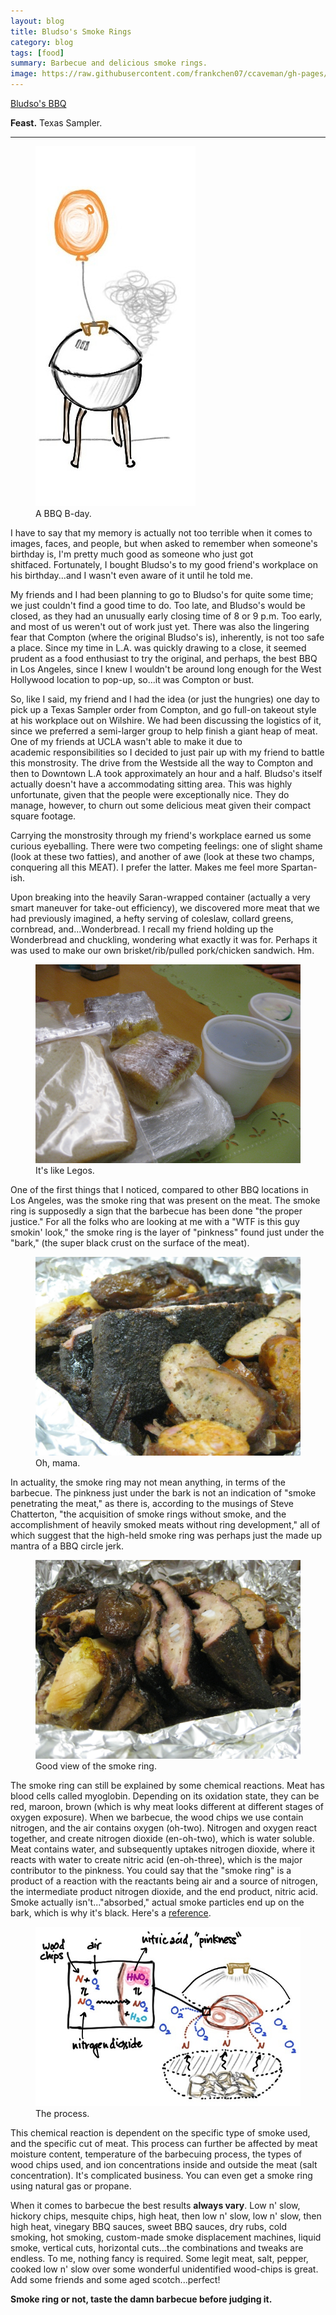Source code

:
 ```yaml
---
layout: blog
title: Bludso's Smoke Rings
category: blog
tags: [food]  
summary: Barbecue and delicious smoke rings.
image: https://raw.githubusercontent.com/frankchen07/ccaveman/gh-pages/images/blog/051313_bbq_birthday_courtesy_fc.jpg
---
```


[Bludso's BBQ](http://www.yelp.com/biz/bludsos-bbq-compton)

**Feast.** Texas Sampler.

---

<figure>
    <img src="https://raw.githubusercontent.com/frankchen07/ccaveman/gh-pages/images/blog/051313_bbq_birthday_courtesy_fc.jpg"></img>
    <figcaption>A BBQ B-day.</figcaption>
</figure>

I have to say that my memory is actually not too terrible when it comes to images, faces, and people, but when asked to remember when someone's birthday is, I'm pretty much good as someone who just got shitfaced. Fortunately, I bought Bludso's to my good friend's workplace on his birthday...and I wasn't even aware of it until he told me.


My friends and I had been planning to go to Bludso's for quite some time; we just couldn't find a good time to do. Too late, and Bludso's would be closed, as they had an unusually early closing time of 8 or 9 p.m. Too early, and most of us weren't out of work just yet. There was also the lingering fear that Compton (where the original Bludso's is), inherently, is not too safe a place. Since my time in L.A. was quickly drawing to a close, it seemed prudent as a food enthusiast to try the original, and perhaps, the best BBQ in Los Angeles, since I knew I wouldn't be around long enough for the West Hollywood location to pop-up, so...it was Compton or bust.


So, like I said, my friend and I had the idea (or just the hungries) one day to pick up a Texas Sampler order from Compton, and go full-on takeout style at his workplace out on Wilshire. We had been discussing the logistics of it, since we preferred a semi-larger group to help finish a giant heap of meat. One of my friends at UCLA wasn't able to make it due to academic responsibilities so I decided to just pair up with my friend to battle this monstrosity. The drive from the Westside all the way to Compton and then to Downtown L.A took approximately an hour and a half. Bludso's itself actually doesn't have a accommodating sitting area. This was highly unfortunate, given that the people were exceptionally nice. They do manage, however, to churn out some delicious meat given their compact square footage.

Carrying the monstrosity through my friend's workplace earned us some curious eyeballing. There were two competing feelings: one of slight shame (look at these two fatties), and another of awe (look at these two champs, conquering all this MEAT). I prefer the latter. Makes me feel more Spartan-ish.

Upon breaking into the heavily Saran-wrapped container (actually a very smart maneuver for take-out efficiency), we discovered more meat that we had previously imagined, a hefty serving of coleslaw, collard greens, cornbread, and...Wonderbread. I recall my friend holding up the Wonderbread and chuckling, wondering what exactly it was for. Perhaps it was used to make our own brisket/rib/pulled pork/chicken sandwich. Hm.

<figure>
    <img src="https://raw.githubusercontent.com/frankchen07/ccaveman/gh-pages/images/blog/020613_bludsos_bbq_1_courtesy_fc.jpg"></img>
    <figcaption>It's like Legos.</figcaption>
</figure>

One of the first things that I noticed, compared to other BBQ locations in Los Angeles, was the smoke ring that was present on the meat. The smoke ring is supposedly a sign that the barbecue has been done "the proper justice." For all the folks who are looking at me with a "WTF is this guy smokin' look," the smoke ring is the layer of "pinkness" found just under the "bark," (the super black crust on the surface of the meat).

<figure>
    <img src="https://raw.githubusercontent.com/frankchen07/ccaveman/gh-pages/images/blog/020613_bludsos_bbq_4_courtesy_fc.jpg"></img>
    <figcaption>Oh, mama.</figcaption>
</figure>

In actuality, the smoke ring may not mean anything, in terms of the barbecue. The pinkness just under the bark is not an indication of "smoke penetrating the meat," as there is, according to the musings of Steve Chatterton, "the acquisition of smoke rings without smoke, and the accomplishment of heavily smoked meats without ring development," all of which suggest that the high-held smoke ring was perhaps just the made up mantra of a BBQ circle jerk.

<figure>
    <img src="https://raw.githubusercontent.com/frankchen07/ccaveman/gh-pages/images/blog/020613_bludsos_bbq_5_courtesy_fc.jpg"></img>
    <figcaption>Good view of the smoke ring.</figcaption>
</figure>

The smoke ring can still be explained by some chemical reactions. Meat has blood cells called myoglobin. Depending on its oxidation state, they can be red, maroon, brown (which is why meat looks different at different stages of oxygen exposure). When we barbecue, the wood chips we use contain nitrogen, and the air contains oxygen (oh-two). Nitrogen and oxygen react together, and create nitrogen dioxide (en-oh-two), which is water soluble. Meat contains water, and subsequently uptakes nitrogen dioxide, where it reacts with water to create nitric acid (en-oh-three), which is the major contributor to the pinkness. You could say that the "smoke ring" is a product of a reaction with the reactants being air and a source of nitrogen, the intermediate product nitrogen dioxide, and the end product, nitric acid. Smoke actually isn't..."absorbed," actual smoke particles end up on the bark, which is why it's black. Here's a [reference](http://www.smokingpit.com/Info/SmokeRing.pdf).

<figure>
    <img src="https://raw.githubusercontent.com/frankchen07/ccaveman/gh-pages/images/blog/051313_smoke_ring_courtesy_fc.jpg"></img>
    <figcaption>The process.</figcaption>
</figure>

This chemical reaction is dependent on the specific type of smoke used, and the specific cut of meat. This process can further be affected by meat moisture content, temperature of the barbecuing process, the types of wood chips used, and ion concentrations inside and outside the meat (salt concentration). It's complicated business. You can even get a smoke ring using natural gas or propane.

When it comes to barbecue the best results **always vary**. Low n' slow, hickory chips, mesquite chips, high heat, then low n' slow, low n' slow, then high heat, vinegary BBQ sauces, sweet BBQ sauces, dry rubs, cold smoking, hot smoking, custom-made smoke displacement machines, liquid smoke, vertical cuts, horizontal cuts...the combinations and tweaks are endless. To me, nothing fancy is required. Some legit meat, salt, pepper, cooked low n' slow over some wonderful unidentified wood-chips is great. Add some friends and some aged scotch...perfect!

**Smoke ring or not, taste the damn barbecue before judging it.**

=====

**ABOUT THIS EXERCISE**
Restate the listing above word for word and skip each picture.

**COMPLETED EXERCISE**
Source code

:
 ```yaml
---
layout: blog
title: Bludso's Smoke Rings
category: blog
tags: [food]  
summary: Barbecue and delicious smoke rings.
image: https://raw.githubusercontent.com/frankchen07/ccaveman/gh-pages/images/blog/051313_bbq_birthday_courtesy_fc.jpg
---
```


[Bludso's BBQ](http://www.yelp.com/biz/bludsos-bbq-compton)

**Feast.** Texas Sampler.

---

<figure>
    <img src="https://raw.githubusercontent.com/frankchen07/ccaveman/gh-pages/images/blog/051313_bbq_birthday_courtesy_fc.jpg"></img>
    <figcaption>A BBQ B-day.</figcaption>
</figure>

I have to say that my memory is actually not too terrible when it comes to images, faces, and people, but when asked to remember when someone's birthday is, I'm pretty much good as someone who just got shitfaced. Fortunately, I bought Bludso's to my good friend's workplace on his birthday...and I wasn't even aware of it until he told me.


My friends and I had been planning to go to Bludso's for quite some time; we just couldn't find a good time to do. Too late, and Bludso's would be closed, as they had an unusually early closing time of 8 or 9 p.m. Too early, and most of us weren't out of work just yet. There was also the lingering fear that Compton (where the original Bludso's is), inherently, is not too safe a place. Since my time in L.A. was quickly drawing to a close, it seemed prudent as a food enthusiast to try the original, and perhaps, the best BBQ in Los Angeles, since I knew I wouldn't be around long enough for the West Hollywood location to pop-up, so...it was Compton or bust.


So, like I said, my friend and I had the idea (or just the hungries) one day to pick up a Texas Sampler order from Compton, and go full-on takeout style at his workplace out on Wilshire. We had been discussing the logistics of it, since we preferred a semi-larger group to help finish a giant heap of meat. One of my friends at UCLA wasn't able to make it due to academic responsibilities so I decided to just pair up with my friend to battle this monstrosity. The drive from the Westside all the way to Compton and then to Downtown L.A took approximately an hour and a half. Bludso's itself actually doesn't have a accommodating sitting area. This was highly unfortunate, given that the people were exceptionally nice. They do manage, however, to churn out some delicious meat given their compact square footage.

Carrying the monstrosity through my friend's workplace earned us some curious eyeballing. There were two competing feelings: one of slight shame (look at these two fatties), and another of awe (look at these two champs, conquering all this MEAT). I prefer the latter. Makes me feel more Spartan-ish.

Upon breaking into the heavily Saran-wrapped container (actually a very smart maneuver for take-out efficiency), we discovered more meat that we had previously imagined, a hefty serving of coleslaw, collard greens, cornbread, and...Wonderbread. I recall my friend holding up the Wonderbread and chuckling, wondering what exactly it was for. Perhaps it was used to make our own brisket/rib/pulled pork/chicken sandwich. Hm.

<figure>
    <img src="https://raw.githubusercontent.com/frankchen07/ccaveman/gh-pages/images/blog/020613_bludsos_bbq_1_courtesy_fc.jpg"></img>
    <figcaption>It's like Legos.</figcaption>
</figure>

One of the first things that I noticed, compared to other BBQ locations in Los Angeles, was the smoke ring that was present on the meat. The smoke ring is supposedly a sign that the barbecue has been done "the proper justice." For all the folks who are looking at me with a "WTF is this guy smokin' look," the smoke ring is the layer of "pinkness" found just under the "bark," (the super black crust on the surface of the meat).

<figure>
    <img src="https://raw.githubusercontent.com/frankchen07/ccaveman/gh-pages/images/blog/020613_bludsos_bbq_4_courtesy_fc.jpg"></img>
    <figcaption>Oh, mama.</figcaption>
</figure>

In actuality, the smoke ring may not mean anything, in terms of the barbecue. The pinkness just under the bark is not an indication of "smoke penetrating the meat," as there is, according to the musings of Steve Chatterton, "the acquisition of smoke rings without smoke, and the accomplishment of heavily smoked meats without ring development," all of which suggest that the high-held smoke ring was perhaps just the made up mantra of a BBQ circle jerk.

<figure>
    <img src="https://raw.githubusercontent.com/frankchen07/ccaveman/gh-pages/images/blog/020613_bludsos_bbq_5_courtesy_fc.jpg"></img>
    <figcaption>Good view of the smoke ring.</figcaption>
</figure>

The smoke ring can still be explained by some chemical reactions. Meat has blood cells called myoglobin. Depending on its oxidation state, they can be red, maroon, brown (which is why meat looks different at different stages of oxygen exposure). When we barbecue, the wood chips we use contain nitrogen, and the air contains oxygen (oh-two). Nitrogen and oxygen react together, and create nitrogen dioxide (en-oh-two), which is water soluble. Meat contains water, and subsequently uptakes nitrogen dioxide, where it reacts with water to create nitric acid (en-oh-three), which is the major contributor to the pinkness. You could say that the "smoke ring" is a product of a reaction with the reactants being air and a source of nitrogen, the intermediate product nitrogen dioxide, and the end product, nitric acid. Smoke actually isn't..."absorbed," actual smoke particles end up on the bark, which is why it's black. Here's a [reference](http://www.smokingpit.com/Info/SmokeRing.pdf).

<figure>
    <img src="https://raw.githubusercontent.com/frankchen07/ccaveman/gh-pages/images/blog/051313_smoke_ring_courtesy_fc.jpg"></img>
    <figcaption>The process.</figcaption>
</figure>

This chemical reaction is dependent on the specific type of smoke used, and the specific cut of meat. This process can further be affected by meat moisture content, temperature of the barbecuing process, the types of wood chips used, and ion concentrations inside and outside the meat (salt concentration). It's complicated business. You can even get a smoke ring using natural gas or propane.

When it comes to barbecue the best results **always vary**. Low n' slow, hickory chips, mesquite chips, high heat, then low n' slow, low n' slow, then high heat, vinegary BBQ sauces, sweet BBQ sauces, dry rubs, cold smoking, hot smoking, custom-made smoke displacement machines, liquid smoke, vertical cuts, horizontal cuts...the combinations and tweaks are endless. To me, nothing fancy is required. Some legit meat, salt, pepper, cooked low n' slow over some wonderful unidentified wood-chips is great. Add some friends and some aged scotch...perfect!

**Smoke ring or not, taste the damn barbecue before judging it.**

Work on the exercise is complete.